### Data for the task

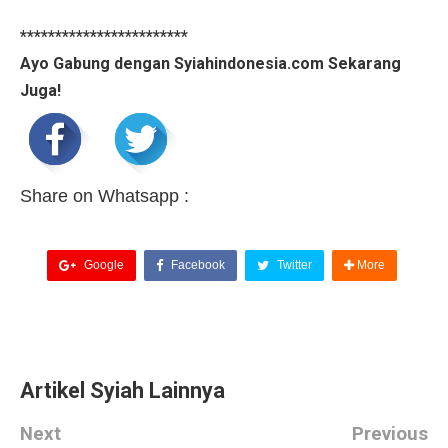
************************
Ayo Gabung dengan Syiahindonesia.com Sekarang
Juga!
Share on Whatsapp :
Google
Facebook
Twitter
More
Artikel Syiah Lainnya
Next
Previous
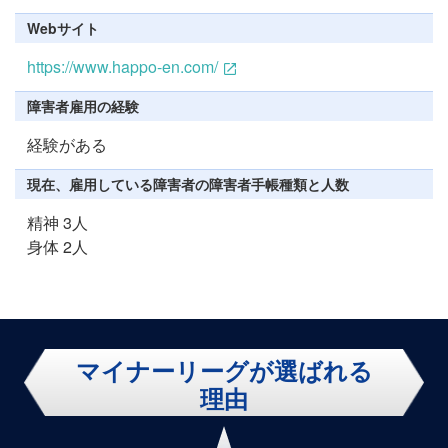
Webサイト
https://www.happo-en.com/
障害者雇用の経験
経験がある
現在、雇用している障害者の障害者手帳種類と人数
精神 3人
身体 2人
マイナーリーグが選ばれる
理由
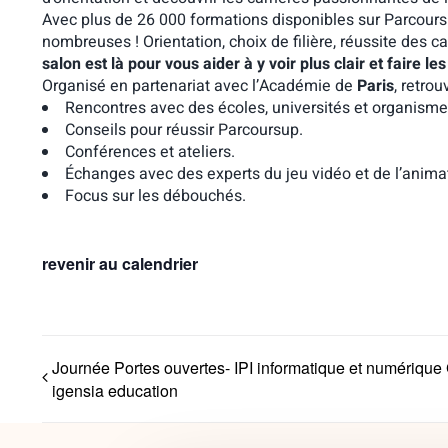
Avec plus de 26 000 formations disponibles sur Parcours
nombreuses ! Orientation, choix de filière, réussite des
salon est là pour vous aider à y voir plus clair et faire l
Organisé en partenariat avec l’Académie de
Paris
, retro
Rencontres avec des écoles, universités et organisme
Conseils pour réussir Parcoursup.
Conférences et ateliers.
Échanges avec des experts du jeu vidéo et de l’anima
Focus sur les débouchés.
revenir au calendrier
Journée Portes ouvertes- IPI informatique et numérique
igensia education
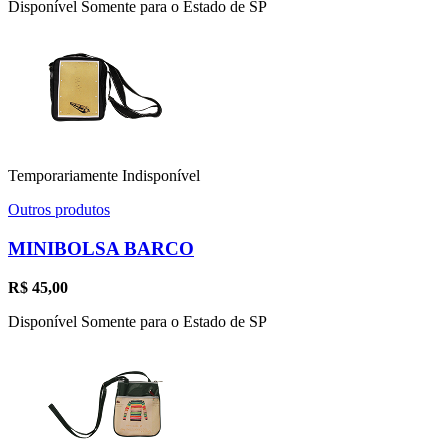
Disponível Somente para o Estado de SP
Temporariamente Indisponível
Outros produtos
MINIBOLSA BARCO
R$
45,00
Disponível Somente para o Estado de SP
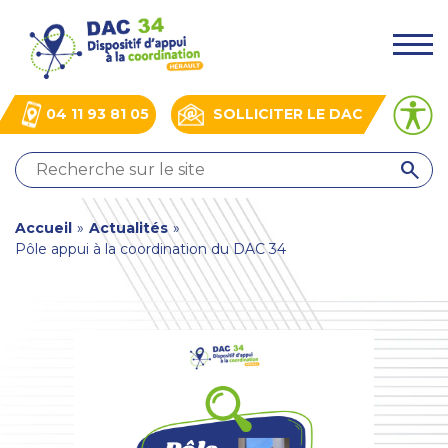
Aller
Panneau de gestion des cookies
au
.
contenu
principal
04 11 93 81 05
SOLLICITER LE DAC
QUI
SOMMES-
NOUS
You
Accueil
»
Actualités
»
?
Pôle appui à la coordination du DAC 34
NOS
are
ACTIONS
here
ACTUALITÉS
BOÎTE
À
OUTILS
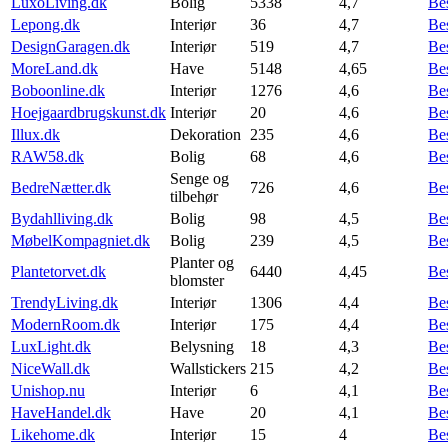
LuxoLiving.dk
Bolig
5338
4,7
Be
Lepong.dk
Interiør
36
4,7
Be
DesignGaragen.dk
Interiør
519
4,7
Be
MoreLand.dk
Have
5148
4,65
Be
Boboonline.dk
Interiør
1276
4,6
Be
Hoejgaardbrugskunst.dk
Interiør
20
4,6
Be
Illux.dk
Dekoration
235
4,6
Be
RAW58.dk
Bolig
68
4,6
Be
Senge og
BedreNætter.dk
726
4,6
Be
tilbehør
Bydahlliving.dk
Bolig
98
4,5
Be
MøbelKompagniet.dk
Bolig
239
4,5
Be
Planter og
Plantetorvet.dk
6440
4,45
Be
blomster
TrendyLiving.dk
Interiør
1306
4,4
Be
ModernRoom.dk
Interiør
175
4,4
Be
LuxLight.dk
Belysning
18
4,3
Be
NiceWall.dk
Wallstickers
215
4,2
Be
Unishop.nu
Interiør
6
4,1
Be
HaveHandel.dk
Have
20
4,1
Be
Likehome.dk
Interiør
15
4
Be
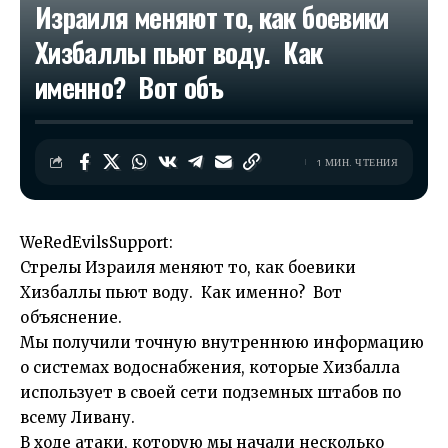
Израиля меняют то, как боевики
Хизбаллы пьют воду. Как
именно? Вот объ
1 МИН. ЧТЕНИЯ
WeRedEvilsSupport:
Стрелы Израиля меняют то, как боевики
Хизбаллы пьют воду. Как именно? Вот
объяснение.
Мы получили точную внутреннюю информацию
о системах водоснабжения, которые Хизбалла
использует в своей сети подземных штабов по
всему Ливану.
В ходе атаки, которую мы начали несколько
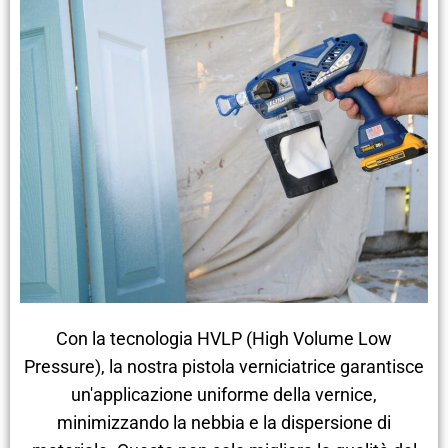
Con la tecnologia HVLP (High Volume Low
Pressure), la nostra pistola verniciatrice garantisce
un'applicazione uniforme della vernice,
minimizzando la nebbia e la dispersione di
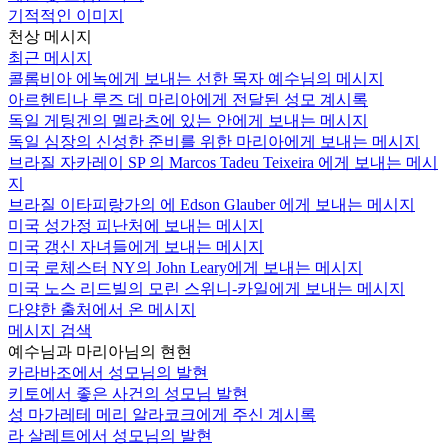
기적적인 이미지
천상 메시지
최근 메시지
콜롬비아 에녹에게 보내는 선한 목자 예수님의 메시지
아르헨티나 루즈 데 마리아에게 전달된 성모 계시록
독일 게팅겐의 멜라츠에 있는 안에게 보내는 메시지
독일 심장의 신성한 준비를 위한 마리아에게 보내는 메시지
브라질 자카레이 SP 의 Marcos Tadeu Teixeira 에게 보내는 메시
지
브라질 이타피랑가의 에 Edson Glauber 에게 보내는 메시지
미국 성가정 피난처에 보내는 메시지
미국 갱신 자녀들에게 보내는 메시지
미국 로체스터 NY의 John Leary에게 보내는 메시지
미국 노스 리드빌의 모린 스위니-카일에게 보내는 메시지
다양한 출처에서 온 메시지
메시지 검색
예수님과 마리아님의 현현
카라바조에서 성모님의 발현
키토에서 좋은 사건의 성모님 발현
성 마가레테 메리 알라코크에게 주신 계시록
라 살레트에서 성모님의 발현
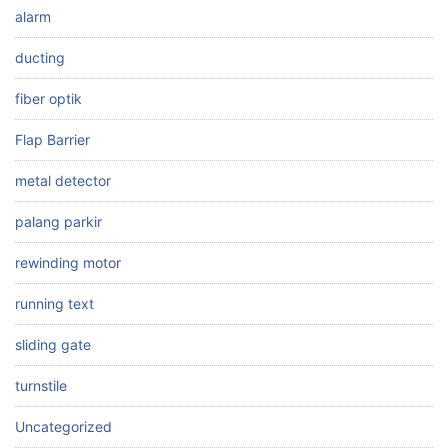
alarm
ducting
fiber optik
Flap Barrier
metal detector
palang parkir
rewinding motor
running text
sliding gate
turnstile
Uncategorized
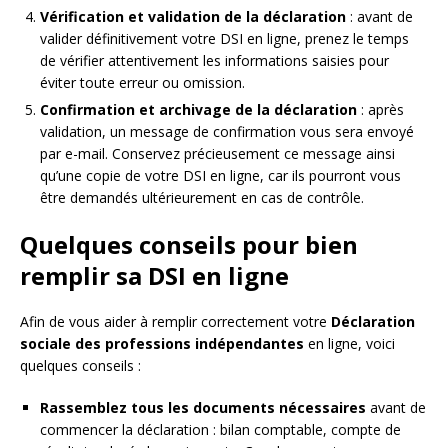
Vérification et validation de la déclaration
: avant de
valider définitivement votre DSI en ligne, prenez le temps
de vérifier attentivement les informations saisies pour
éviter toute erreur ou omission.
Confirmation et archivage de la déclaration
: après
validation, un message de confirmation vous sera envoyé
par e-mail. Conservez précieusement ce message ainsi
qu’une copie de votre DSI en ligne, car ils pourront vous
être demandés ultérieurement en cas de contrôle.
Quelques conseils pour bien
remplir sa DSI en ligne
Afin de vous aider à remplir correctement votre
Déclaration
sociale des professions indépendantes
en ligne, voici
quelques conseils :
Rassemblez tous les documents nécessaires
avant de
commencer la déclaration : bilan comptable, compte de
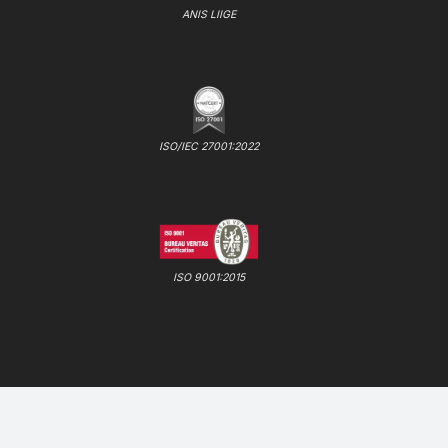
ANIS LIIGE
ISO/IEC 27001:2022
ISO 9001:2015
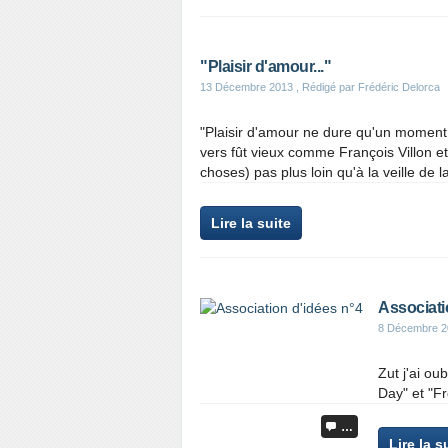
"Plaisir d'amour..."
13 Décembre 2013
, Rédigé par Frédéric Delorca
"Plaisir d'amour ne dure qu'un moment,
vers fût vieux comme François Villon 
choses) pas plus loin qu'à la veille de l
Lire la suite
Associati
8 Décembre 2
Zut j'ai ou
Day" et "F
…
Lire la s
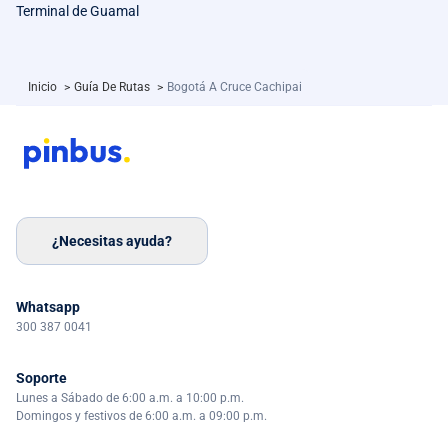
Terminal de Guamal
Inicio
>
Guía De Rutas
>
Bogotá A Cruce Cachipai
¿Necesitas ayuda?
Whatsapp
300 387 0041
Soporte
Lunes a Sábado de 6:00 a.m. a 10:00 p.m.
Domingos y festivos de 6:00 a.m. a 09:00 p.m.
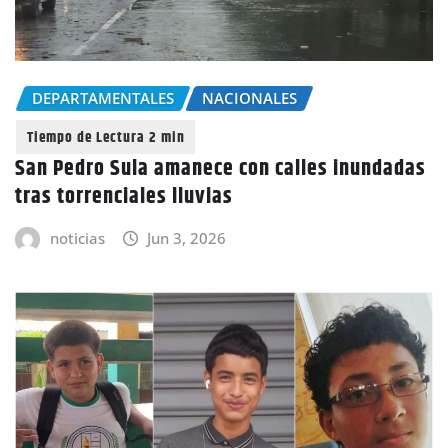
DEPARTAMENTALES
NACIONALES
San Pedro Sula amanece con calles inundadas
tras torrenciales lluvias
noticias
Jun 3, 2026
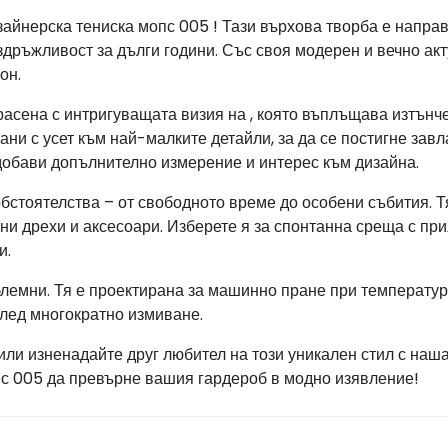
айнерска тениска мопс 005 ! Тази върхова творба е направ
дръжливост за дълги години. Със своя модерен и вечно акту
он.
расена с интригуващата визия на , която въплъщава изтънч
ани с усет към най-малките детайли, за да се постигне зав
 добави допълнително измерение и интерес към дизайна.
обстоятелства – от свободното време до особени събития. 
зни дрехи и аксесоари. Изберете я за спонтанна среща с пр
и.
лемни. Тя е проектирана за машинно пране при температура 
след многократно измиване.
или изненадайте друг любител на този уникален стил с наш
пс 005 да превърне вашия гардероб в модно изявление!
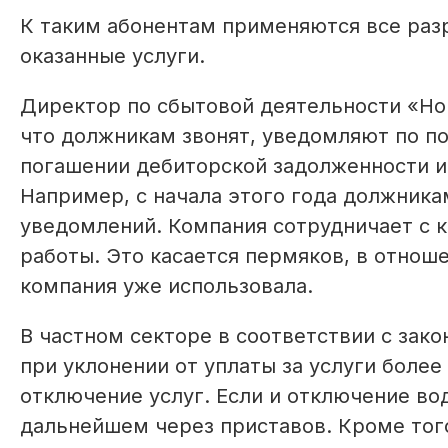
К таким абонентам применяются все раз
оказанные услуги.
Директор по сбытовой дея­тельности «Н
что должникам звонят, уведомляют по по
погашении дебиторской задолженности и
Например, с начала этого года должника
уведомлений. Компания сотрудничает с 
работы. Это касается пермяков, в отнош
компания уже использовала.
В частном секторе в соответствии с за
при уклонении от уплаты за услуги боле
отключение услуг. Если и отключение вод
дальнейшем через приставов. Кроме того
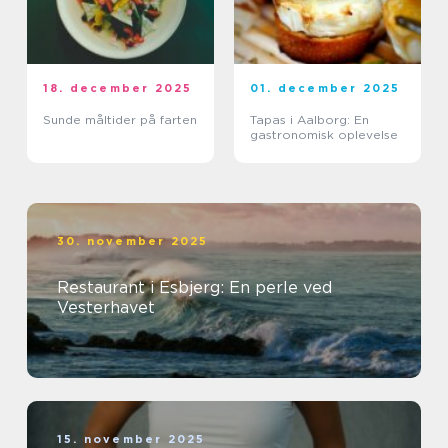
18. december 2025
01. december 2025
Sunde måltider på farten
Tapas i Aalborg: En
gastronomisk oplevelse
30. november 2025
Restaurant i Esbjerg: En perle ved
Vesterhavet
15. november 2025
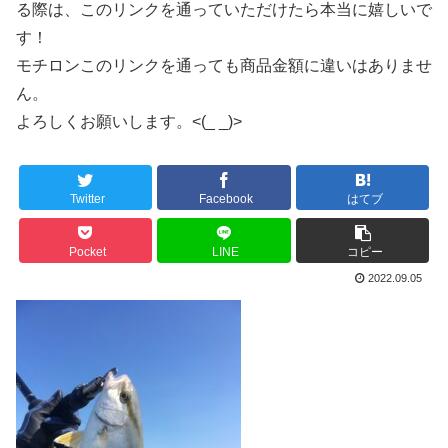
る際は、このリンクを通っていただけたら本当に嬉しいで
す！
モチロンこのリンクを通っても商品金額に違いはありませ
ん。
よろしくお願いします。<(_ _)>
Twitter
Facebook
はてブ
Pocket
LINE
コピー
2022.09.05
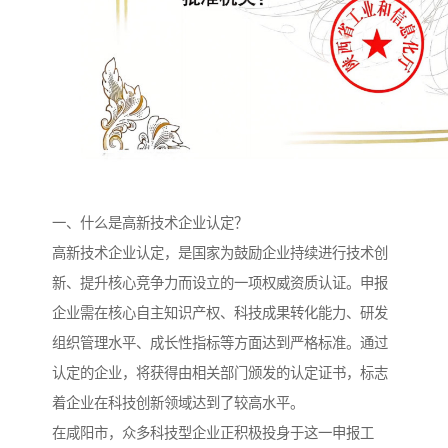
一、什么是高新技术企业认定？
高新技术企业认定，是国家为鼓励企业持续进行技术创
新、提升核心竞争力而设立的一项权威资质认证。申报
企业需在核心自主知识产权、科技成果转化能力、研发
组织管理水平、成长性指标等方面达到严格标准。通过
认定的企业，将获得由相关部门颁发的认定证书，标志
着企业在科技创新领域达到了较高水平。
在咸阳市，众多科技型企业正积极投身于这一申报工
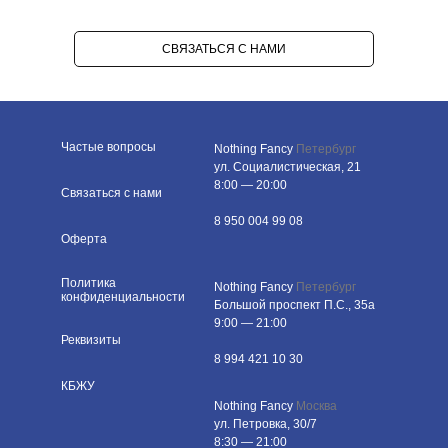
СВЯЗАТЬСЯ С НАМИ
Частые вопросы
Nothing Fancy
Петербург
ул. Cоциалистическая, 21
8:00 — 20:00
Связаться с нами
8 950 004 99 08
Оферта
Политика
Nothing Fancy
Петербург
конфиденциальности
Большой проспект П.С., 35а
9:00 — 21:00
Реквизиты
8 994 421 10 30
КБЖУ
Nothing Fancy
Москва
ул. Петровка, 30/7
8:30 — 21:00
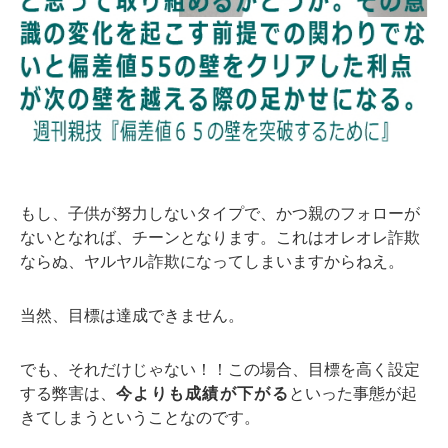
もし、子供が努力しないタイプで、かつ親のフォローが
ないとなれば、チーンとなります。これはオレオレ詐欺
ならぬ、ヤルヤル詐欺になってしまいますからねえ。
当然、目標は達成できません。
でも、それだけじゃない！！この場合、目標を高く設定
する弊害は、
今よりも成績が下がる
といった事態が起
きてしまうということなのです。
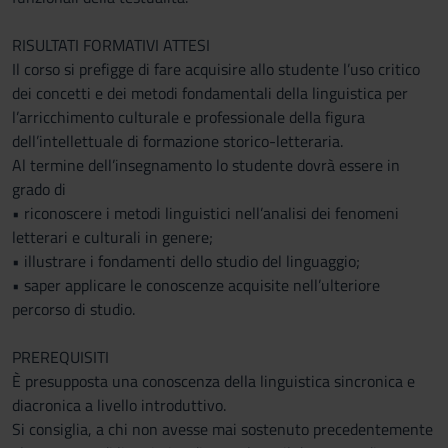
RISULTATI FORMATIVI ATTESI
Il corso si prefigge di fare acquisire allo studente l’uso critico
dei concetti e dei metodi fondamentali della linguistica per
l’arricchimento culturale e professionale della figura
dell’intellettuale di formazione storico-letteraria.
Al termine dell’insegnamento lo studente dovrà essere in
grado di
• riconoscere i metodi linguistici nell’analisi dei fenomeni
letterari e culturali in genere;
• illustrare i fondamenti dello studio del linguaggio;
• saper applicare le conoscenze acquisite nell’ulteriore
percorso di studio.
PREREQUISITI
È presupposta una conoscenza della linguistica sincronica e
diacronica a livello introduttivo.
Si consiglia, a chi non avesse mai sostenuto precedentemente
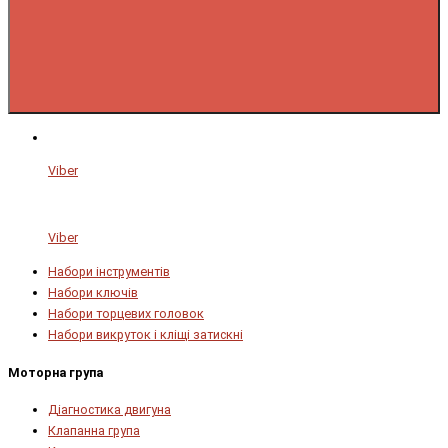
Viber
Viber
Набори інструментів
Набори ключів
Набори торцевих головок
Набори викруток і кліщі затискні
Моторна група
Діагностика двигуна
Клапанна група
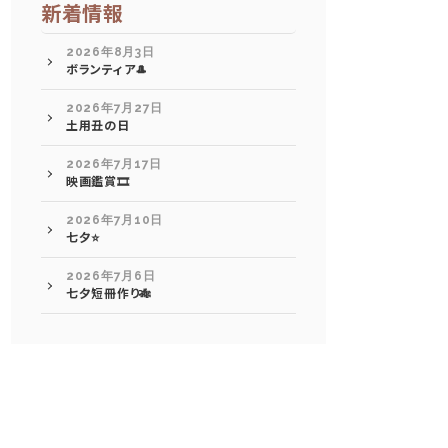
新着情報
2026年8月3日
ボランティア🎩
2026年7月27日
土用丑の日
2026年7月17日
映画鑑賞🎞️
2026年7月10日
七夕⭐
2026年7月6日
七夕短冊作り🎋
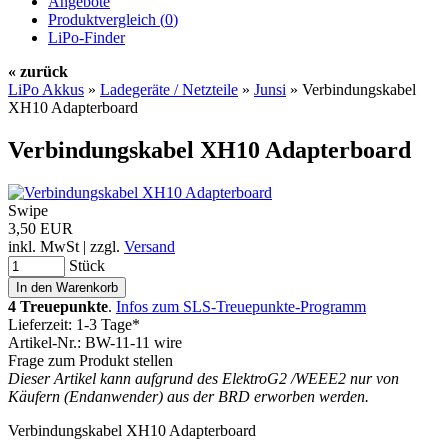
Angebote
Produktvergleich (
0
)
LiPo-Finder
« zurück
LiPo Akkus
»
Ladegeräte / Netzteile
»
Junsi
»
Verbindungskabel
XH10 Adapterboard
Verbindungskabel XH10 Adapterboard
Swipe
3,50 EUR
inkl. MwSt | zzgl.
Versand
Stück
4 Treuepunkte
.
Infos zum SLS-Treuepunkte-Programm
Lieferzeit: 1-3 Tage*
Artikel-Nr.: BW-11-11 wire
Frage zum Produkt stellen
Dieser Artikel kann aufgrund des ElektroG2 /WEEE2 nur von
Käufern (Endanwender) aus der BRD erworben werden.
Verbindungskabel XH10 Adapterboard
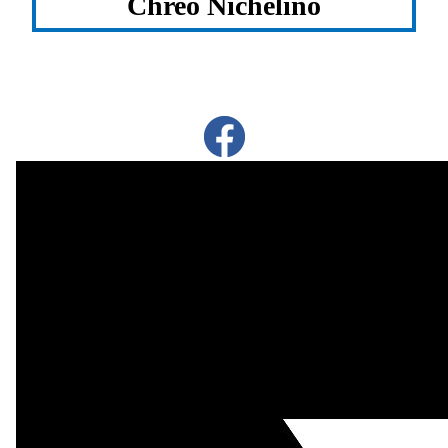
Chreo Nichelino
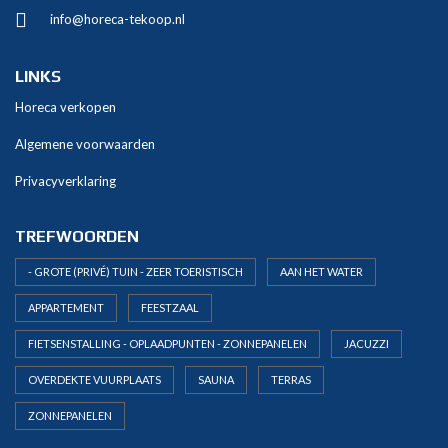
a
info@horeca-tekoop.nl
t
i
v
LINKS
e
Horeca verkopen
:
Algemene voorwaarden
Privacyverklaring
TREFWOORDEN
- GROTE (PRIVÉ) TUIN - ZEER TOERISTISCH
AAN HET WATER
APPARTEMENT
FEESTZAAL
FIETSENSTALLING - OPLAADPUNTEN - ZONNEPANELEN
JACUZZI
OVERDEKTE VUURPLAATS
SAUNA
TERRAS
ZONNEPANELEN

### Your goal
Render the lines between the one holding "もし、子供が努力しないタイプで、かつ親のフォローが" and the one holding "きてしまうということなのです。", inclusive, as a Markdown table with the columns Number and Text, leaving out blank lines.

### Reply
| Number | Text |
|---|---|
| 1 | もし、子供が努力しないタイプで、かつ親のフォローが |
| 2 | ないとなれば、チーンとなります。これはオレオレ詐欺 |
| 3 | ならぬ、ヤルヤル詐欺になってしまいますからねえ。 |
| 4 | 当然、目標は達成できません。 |
| 5 | でも、それだけじゃない！！この場合、目標を高く設定 |
| 6 | する弊害は、 |
| 7 | 今よりも成績が下がる |
| 8 | といった事態が起 |
| 9 | きてしまうということなのです。 |